Wild turkey season still going strong


Ohio’s wild turkey hunters have checked a total of 12,755 birds through Sunday, May 7 during the 2023 spring hunting season, according to the Ohio Department of Natural Resources Division of Wildlife.

Last year, hunters harvested 9,353 turkeys over the same time period in the 2022 spring turkey season. The three-year average for wild turkeys checked through this point in the season (2020 to 2022) is 11,784 birds. This year’s total statewide total represents 16 days of hunting since the south zone opened on April 22, nine days of hunting in the northeast zone (Ashtabula, Cuyahoga, Geauga, Lake, and Trumbull counties) since April 29, and the 1,823 turkeys harvested over the two-day youth hunting weekend April 15-16.

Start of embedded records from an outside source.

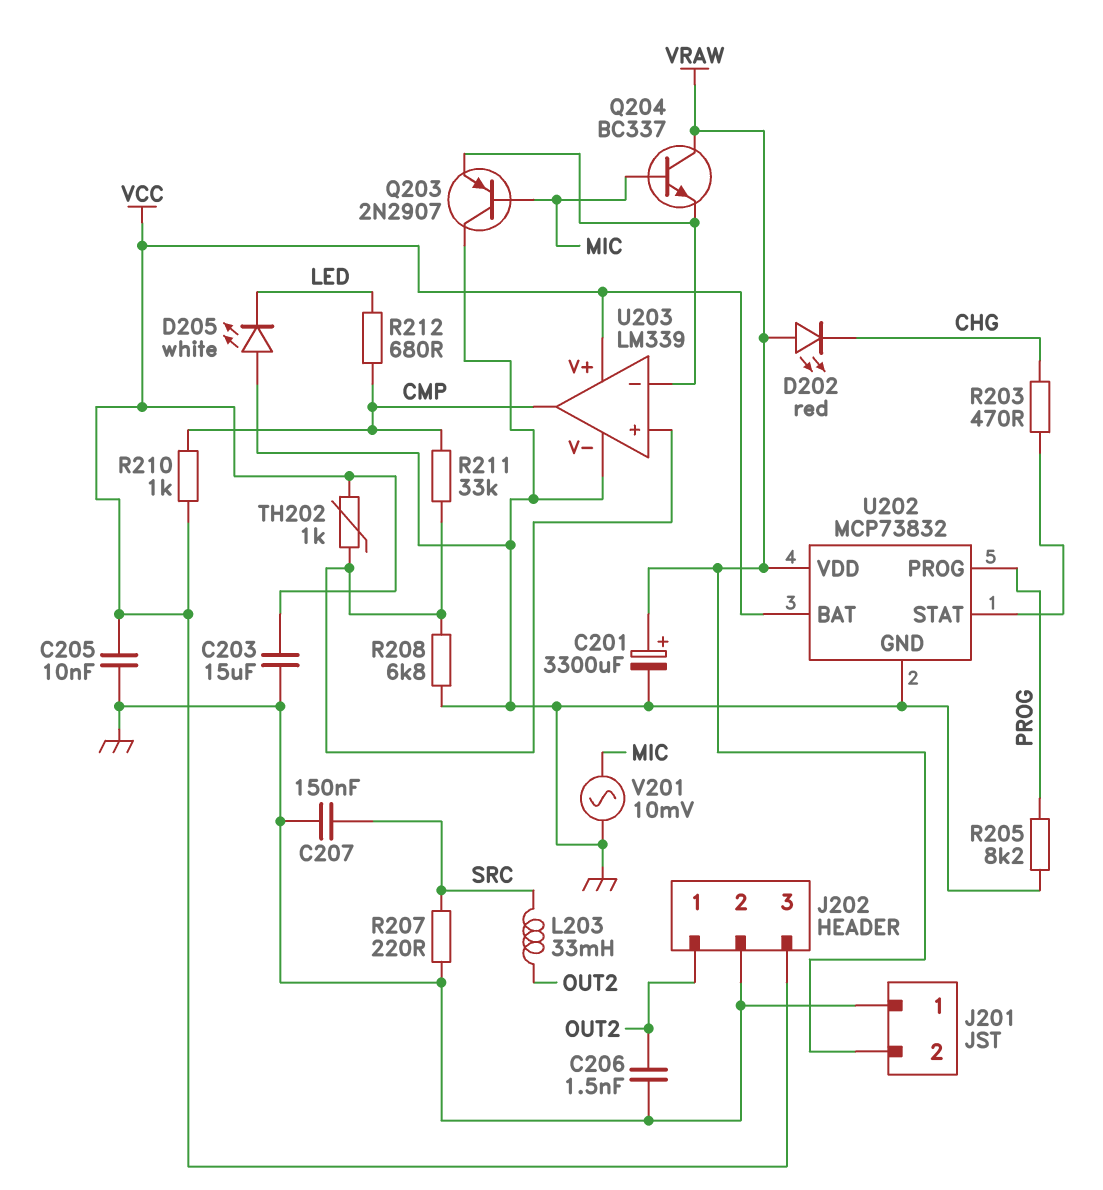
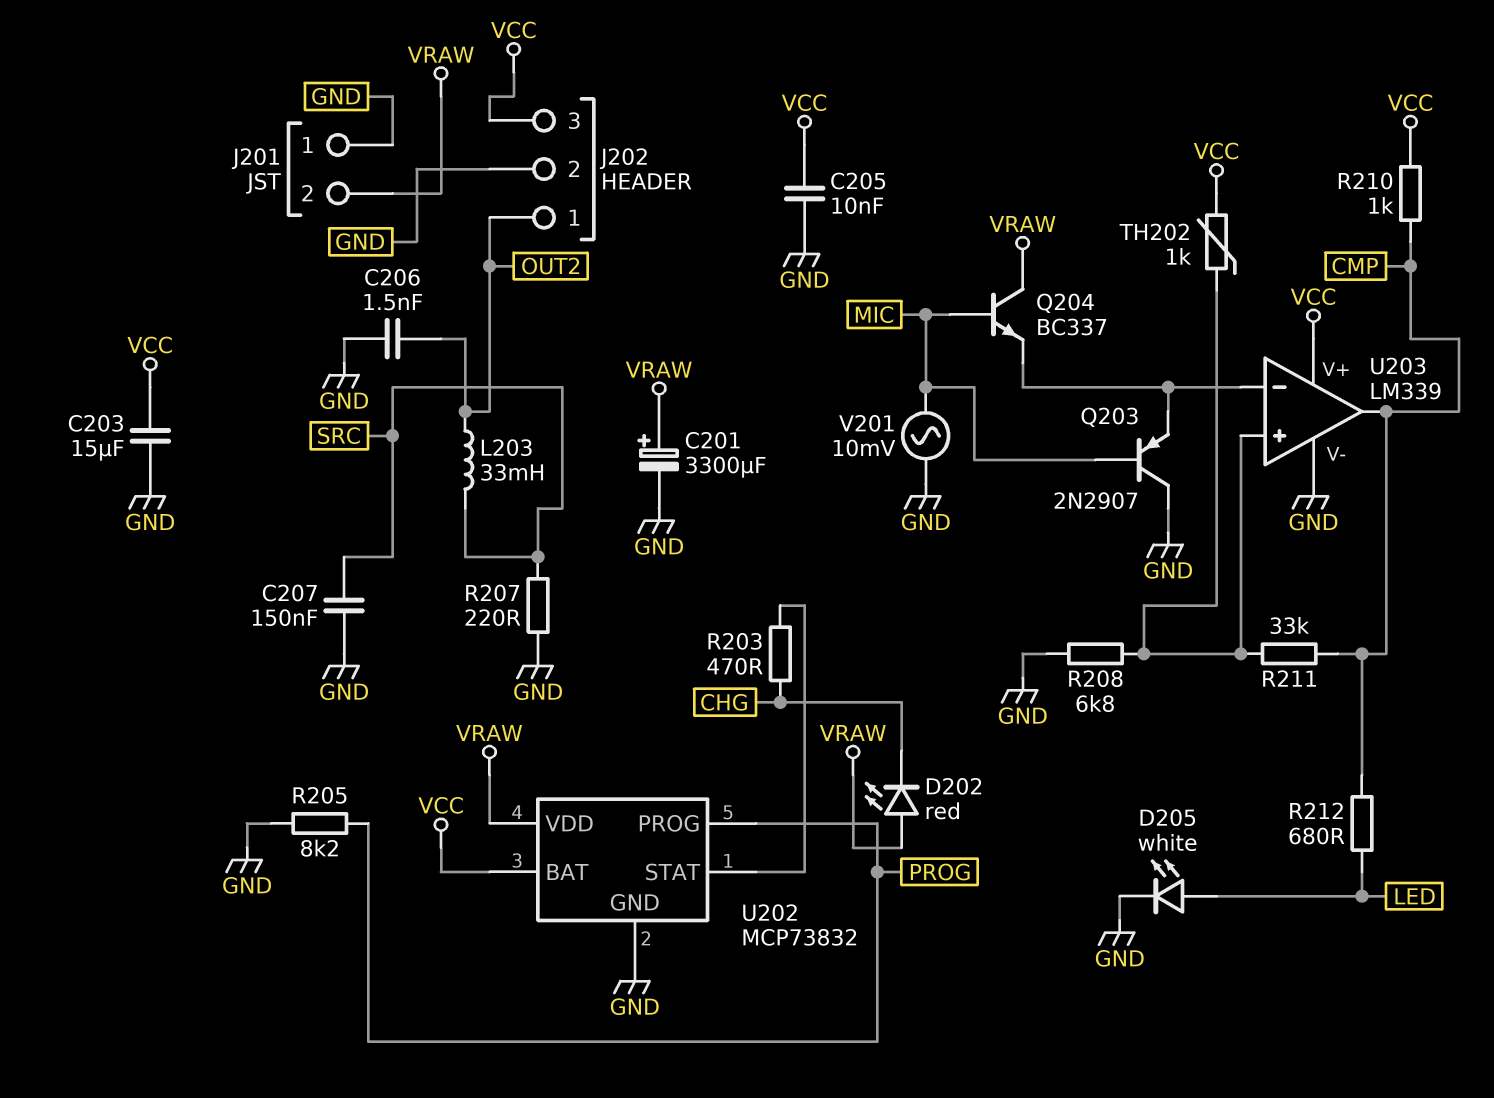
D205: LED white (A GND, K LED) -> LED white (A LED, K GND)

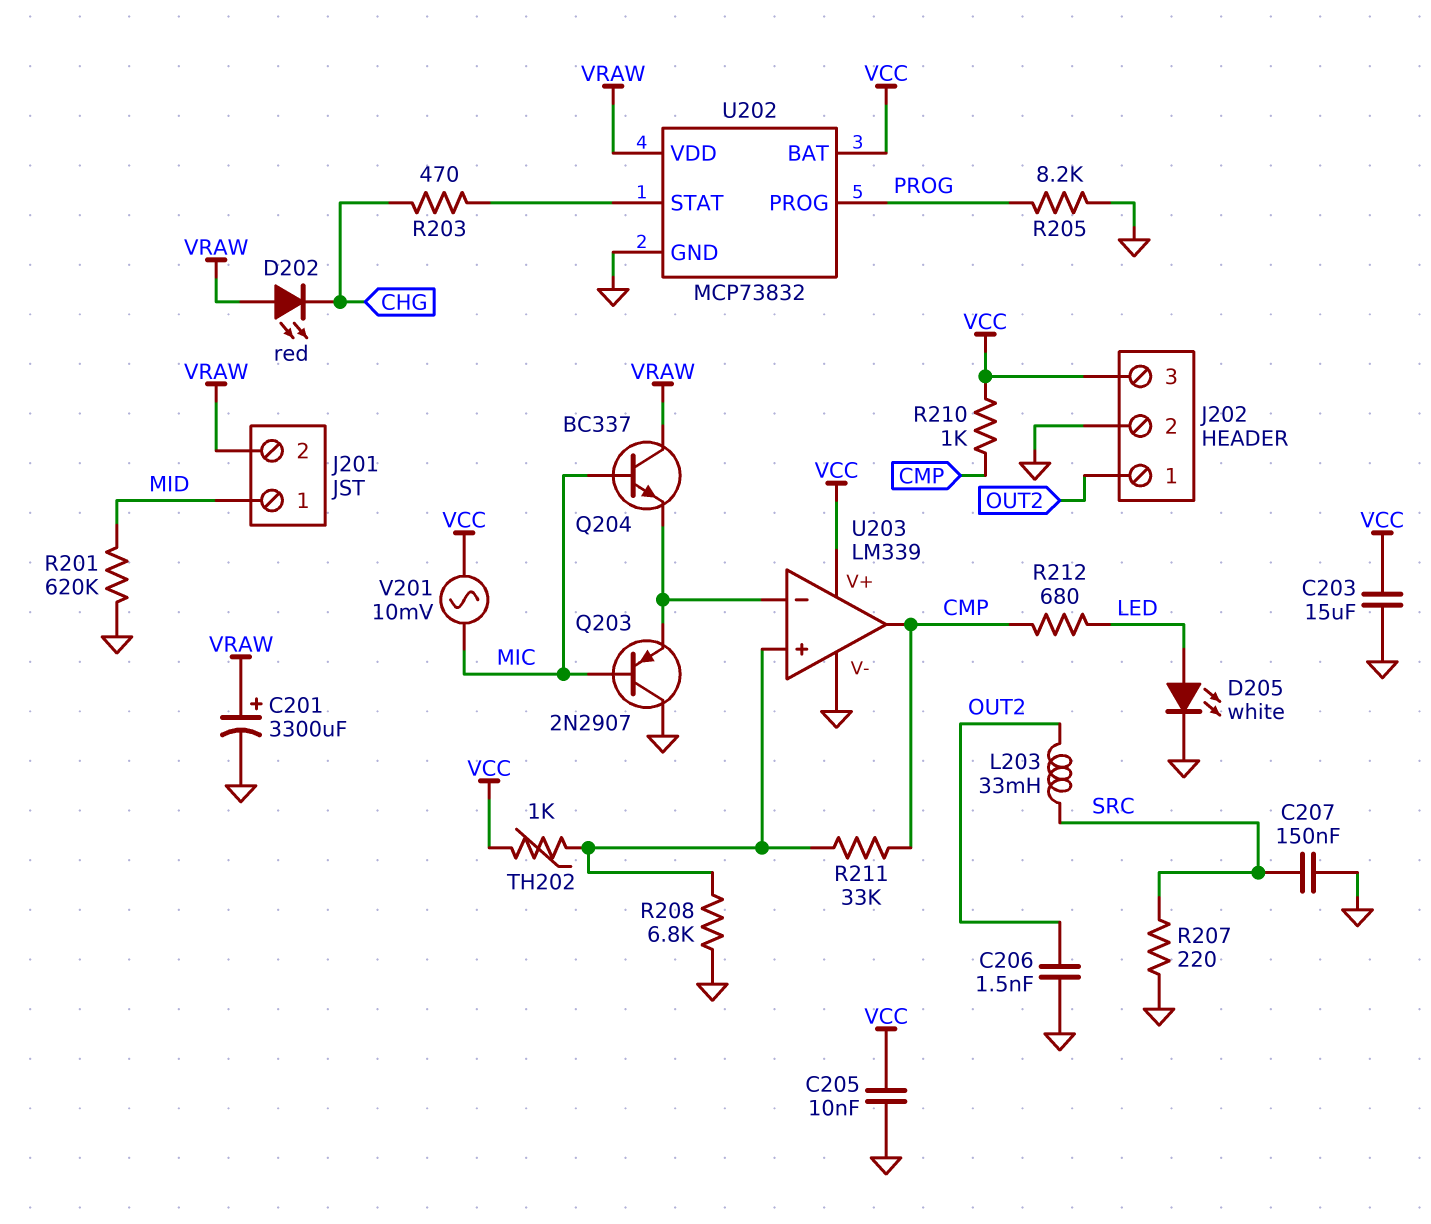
J201 pin 1: GND -> MID
R201: none -> 620k (GND, MID)
V201: AC 10mV (GND, MIC) -> AC 10mV (MIC, VCC)

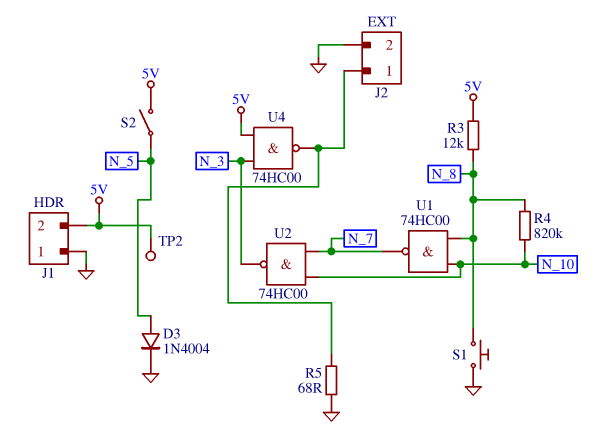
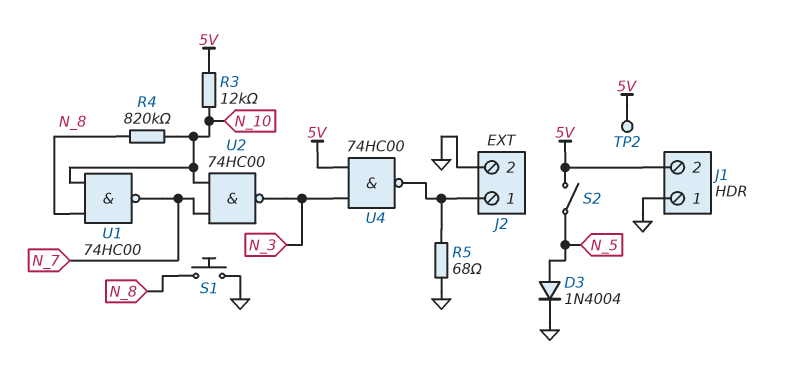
R3: 12k (5V, N_8) -> 12k (5V, N_10)

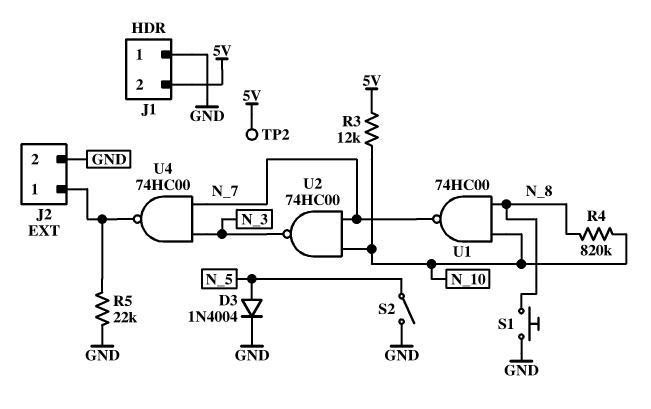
R5: 68 (GND, J2/1) -> 22k (GND, J2/1)
S2: switch (5V, N_5) -> switch (GND, N_5)
U4: NAND 74HC00 (in 5V, in N_3, out J2/1) -> NAND 74HC00 (in N_3, in N_7, out J2/1)

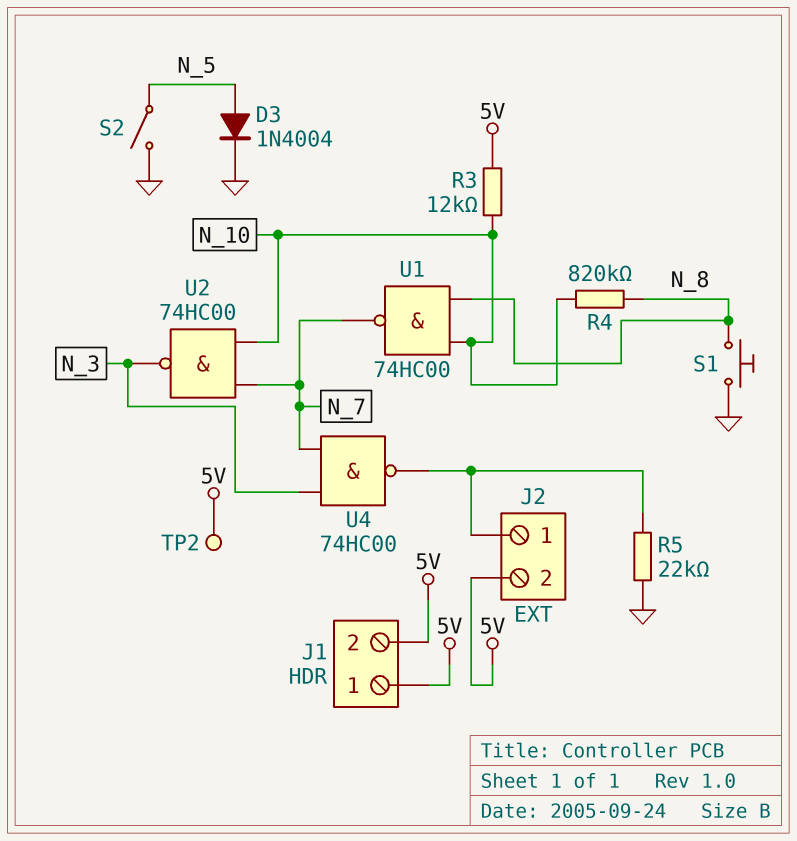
J1 pin 1: GND -> 5V
J2 pin 2: GND -> 5V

The Division of Wildlife has issued 48,231 spring turkey permits that are valid throughout the spring hunting season. Hunting in the state’s northeast zone is open until Sunday, May 28. The season in the rest of the state will remain open until Sunday, May 21. Statewide, turkey hunting is now permitted from 30 minutes before sunrise until sunset. The season bag limit is one bearded turkey.

Hunters are required to have a valid hunting license in addition to a spring turkey permit, unless exempted. Successful hunters are required to game-check their turkey no later than 11:30 p.m. on the day of harvest. Game check, licenses, and permits are available on the HuntFish OH app, via the Ohio Wildlife Licensing System, or at a participating license agent. Game check can also be done by phone at 1-877-TAG-IT-OHIO (877-824-4864). Find more information about Ohio’s wild turkey hunting at wildohio.gov.

• Boating brings big business to Ohio. A new study shows the state’s boating industry produced an economic impact of $6.4 billion in 2022. According to the study, published by the ODNR Division of Parks and Watercraft, the boating industry also accounted for 45,856 jobs.

The study was conducted through a survey of nearly 10,000 boating households and over 200 marine trade businesses. Other boating habits revealed through the survey: In 2022, people spent 315 million hours boating in Ohio; Fishing accounts for 33.6% of all boating time; Women are the primary boat operators of 24.3% of all non-motorized boats and 5.4% of all motorized boats.

Economic impact is measured by calculating direct, indirect, and induced effects of spending on boating-related products and activities. Contributions from both recreational boating and the marine trades were calculated in this study. Recreational boating contributed $3.66 billion and 25,476 jobs, while $2.75 billion and 20,380 jobs are attributed to the marine trades industry.

• The ODNR Division of Wildlife held a grand re-opening ceremony for Magee Marsh Visitor Center and a celebration of the Governor’s Bird Ohio Day on Thursday, May 4.

A unique blend of wetlands, lake, and forested beach ridge habitat at Magee Marsh Wildlife Area is a tremendous asset to wildlife. Birding is a top attraction at Magee, but the area is also excellent for hunting, fishing, trapping, and many other outdoor activities.

Interior updates include accessible bathrooms and improved energy efficiency, and the renovated exterior has bird-friendly glass, all new upper and lower decks, and an accessible walkway around the building for wildlife viewing. To commemorate the visit, a renovated gift shop with improved customer service space is operated by the Friends of Magee Marsh.

In the building’s lobby, visitors are greeted by a 20-foot-tall tree displaying a rookery of herons, egrets, and cormorants. The back of the building contains impressive habitat displays focusing on birds and migration. Visitors will also find male and female replicas of the 36 warbler species typically found in Ohio. A stairway and chairlift provide access to the second floor, which has detailed displays focusing on the history of Magee Marsh, duck hunting, decoy carving, and conservation programs.

In the late 1800s, waterfowl hunting clubs and duck hunters preserved this important habitat. The Magee family purchased 2,700 acres of wetlands in 1903, and after a failed attempt to use the land for agriculture the family spent more than three decades maintaining the marsh.

In 1951, the Division of Wildlife purchased 1,800 acres of the land to be conserved in perpetuity. Now, Magee Marsh Wildlife Area comprises 2,202 acres of prime habitat. In 1970, the Sportsmen’s Migratory Bird Center first welcomed visitors to celebrate the connection between wetlands and migratory birds.

The $4 million project was funded in part by Governor Mike DeWine and the General Assembly with capital bond dollars. Additional monies were obtained through the federal Land and Water Conservation Fund, and license sales paid by hunters.

The Magee Marsh Visitor Center will welcome guests daily from 8 a.m. until 4 p.m. during the Biggest Week in American Birding, which runs May 5 through May 14 in northwest Ohio. Division of Wildlife staff will be available to answer questions and provide information. The center is located at 13229 W. State Route 2, Oak Harbor, OH 43449.

Until next time, Good Hunting and Good Fishing!

Ken Parrott is an Agricultural Science teacher with Northmor High School.